IPTL and 'traditional' tennis can co-exist: Carlos Moya
The innovative rules and format of the International Premier Tennis League (IPTL) may have struck a chord with the Asian fans, generally starved of top-level action, but former World No.1 Carlos Moya believes the 'traditional' sport will stick to its conventional rules, though the inaugural tournament will 'co-exist' and thrive alongside the existing order.
New Delhi: The innovative rules and format of the International Premier Tennis League (IPTL) may have struck a chord with the Asian fans, generally starved of top-level action, but former World No.1 Carlos Moya believes the 'traditional' sport will stick to its conventional rules, though the inaugural tournament will 'co-exist' and thrive alongside the existing order.
"Top players are trying out different things but tennis is a traditional sport. But ATP and IPTL have their respective places in tennis and can co-exist together," Moya, coach of the Manila Mavericks playing in the ITPL told IANS on the sidelines of the Delhi leg of the competition.
The clay-court specialist, however, gave a thumbs up to the tweaks the compeition has introduced into the game said the concept is 'exciting'.
Spain's former Davis Cup captain, Moya, was dragged into a controversy two months prior to his new coaching role when, after his resignation from Spanish duty, ex-female tennis star Gala Leon was named as his successor.
It's been over two months since her appointment erupted into a huge controversy and Moya said the tennis authorities could have avoided a needless controversy by taking the players into confidence before appointing her.
"I think the players are upset with the way the appointment was made," he said.
"Their grouse is they came to know of her appointment through the media, not from the Spanish Tennis Federation (RFET) beforehand. That way it could have avoided the controversy."

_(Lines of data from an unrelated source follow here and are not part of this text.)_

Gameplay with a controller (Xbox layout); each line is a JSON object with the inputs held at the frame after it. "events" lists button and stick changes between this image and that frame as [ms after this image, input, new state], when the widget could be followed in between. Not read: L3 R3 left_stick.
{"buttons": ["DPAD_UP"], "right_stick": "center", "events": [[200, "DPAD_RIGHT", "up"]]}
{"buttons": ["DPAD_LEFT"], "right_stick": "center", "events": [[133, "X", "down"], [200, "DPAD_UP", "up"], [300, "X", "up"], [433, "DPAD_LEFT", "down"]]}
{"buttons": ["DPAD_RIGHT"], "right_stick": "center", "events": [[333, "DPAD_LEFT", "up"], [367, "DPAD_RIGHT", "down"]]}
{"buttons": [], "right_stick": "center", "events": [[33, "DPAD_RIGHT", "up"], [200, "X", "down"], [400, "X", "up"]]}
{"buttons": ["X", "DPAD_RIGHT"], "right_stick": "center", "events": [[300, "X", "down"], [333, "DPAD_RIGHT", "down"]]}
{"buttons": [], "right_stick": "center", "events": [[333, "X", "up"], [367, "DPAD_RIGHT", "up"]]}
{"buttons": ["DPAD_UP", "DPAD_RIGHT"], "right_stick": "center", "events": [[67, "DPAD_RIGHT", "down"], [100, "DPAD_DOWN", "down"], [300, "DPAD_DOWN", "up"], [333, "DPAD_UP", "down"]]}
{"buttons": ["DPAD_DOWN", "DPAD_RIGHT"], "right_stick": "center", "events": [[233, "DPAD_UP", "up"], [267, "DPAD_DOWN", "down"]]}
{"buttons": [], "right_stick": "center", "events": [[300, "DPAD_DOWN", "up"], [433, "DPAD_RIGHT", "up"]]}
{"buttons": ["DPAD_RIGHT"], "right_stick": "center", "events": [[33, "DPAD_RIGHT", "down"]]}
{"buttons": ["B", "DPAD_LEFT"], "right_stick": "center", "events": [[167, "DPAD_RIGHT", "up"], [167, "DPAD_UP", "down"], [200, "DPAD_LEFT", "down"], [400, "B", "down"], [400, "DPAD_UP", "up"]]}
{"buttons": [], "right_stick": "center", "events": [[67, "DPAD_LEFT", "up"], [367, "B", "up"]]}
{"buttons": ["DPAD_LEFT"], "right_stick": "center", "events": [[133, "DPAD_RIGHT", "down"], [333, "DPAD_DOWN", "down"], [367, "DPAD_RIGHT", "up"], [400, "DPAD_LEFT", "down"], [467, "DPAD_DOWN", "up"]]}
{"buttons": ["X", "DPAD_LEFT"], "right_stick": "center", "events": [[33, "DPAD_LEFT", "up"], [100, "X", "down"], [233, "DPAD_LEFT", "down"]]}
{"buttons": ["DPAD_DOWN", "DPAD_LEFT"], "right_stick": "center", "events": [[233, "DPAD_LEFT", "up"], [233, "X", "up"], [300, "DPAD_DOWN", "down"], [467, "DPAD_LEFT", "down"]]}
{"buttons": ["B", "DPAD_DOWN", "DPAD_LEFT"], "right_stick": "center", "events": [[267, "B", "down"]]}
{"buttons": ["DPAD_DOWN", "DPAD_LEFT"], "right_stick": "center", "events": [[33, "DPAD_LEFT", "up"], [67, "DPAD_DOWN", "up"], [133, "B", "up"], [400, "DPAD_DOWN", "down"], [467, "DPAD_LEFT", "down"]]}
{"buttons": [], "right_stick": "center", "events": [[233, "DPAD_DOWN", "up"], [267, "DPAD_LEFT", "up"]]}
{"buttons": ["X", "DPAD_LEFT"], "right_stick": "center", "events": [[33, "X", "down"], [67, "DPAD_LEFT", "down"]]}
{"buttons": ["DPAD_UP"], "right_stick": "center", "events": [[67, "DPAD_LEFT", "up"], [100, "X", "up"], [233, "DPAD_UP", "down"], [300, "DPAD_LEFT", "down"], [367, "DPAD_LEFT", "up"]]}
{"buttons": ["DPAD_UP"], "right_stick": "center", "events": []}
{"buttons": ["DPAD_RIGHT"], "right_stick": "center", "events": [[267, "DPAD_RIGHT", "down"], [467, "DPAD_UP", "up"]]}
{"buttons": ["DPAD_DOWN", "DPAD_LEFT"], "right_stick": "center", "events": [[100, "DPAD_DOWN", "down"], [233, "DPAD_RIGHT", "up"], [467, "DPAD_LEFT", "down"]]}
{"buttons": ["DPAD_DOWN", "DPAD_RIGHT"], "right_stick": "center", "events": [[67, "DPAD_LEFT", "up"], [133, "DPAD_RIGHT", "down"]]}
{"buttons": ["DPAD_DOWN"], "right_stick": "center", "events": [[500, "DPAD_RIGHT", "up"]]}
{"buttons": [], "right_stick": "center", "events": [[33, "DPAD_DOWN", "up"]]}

The surprise move triggered off a huge countrywide controversy with several former and active Spanish players and coaches disapproving it.
One of the worries expressed by Rafael Nadal's uncle and coach Tony Nadal was her facing a "logistical" problem in entering a men's locker room.
Leon was quick to point out that she would simply "knock on the door" to make sure players were clothed before entering, adding that she was not there to create a sexist debate but to bring back the Davis Cup to Spain.
She is the fifth woman to coach a Davis Cup side, according to the International Tennis Federation (ITF), and her appointment comes in the wake of female coaches getting into the hitherto men's domain.
Andy Murray hired former Grand Slam champion Amelie Mauresmo of France as his coach earlier in the year, and then the popular NBA team San Antonio Spurs brought in former Women's National Basketball Association (WNBA) player Becky Hammon as an assistant coach.
Moya said there was no urgency to take the decision as Spain's next Davis Cup tie was some seven months away in July. He quit the national team when they were relegated from the elite World Group for the first time in 18 years after a playoff loss against Brazil.
"I feel there was no rush. Our next tie is in July. The federation, maybe, could have talked to the players, taken their inputs," the former World No.1 said.
"The federation should have taken a note of what they think. The players are the best judge to tell if she is up to the job."
Spain will compete in Europe/Africa Zone Group I for the first time since 1996 and will face either Russia or Denmark in the second round after receiving a bye in the first round. Spain have won the competition five times in the last decade.
The 38-year-old also spoke of his belief that the injured Nadal will return to action next year a lot fitter. He shot down suggestions that it was difficult for the left hander to return to his Grand-Slam winning glory days following a series of injuries.
"We will have Nadal for at least three-four years at the top level. I am sure of that," the 1998 French Open champion said.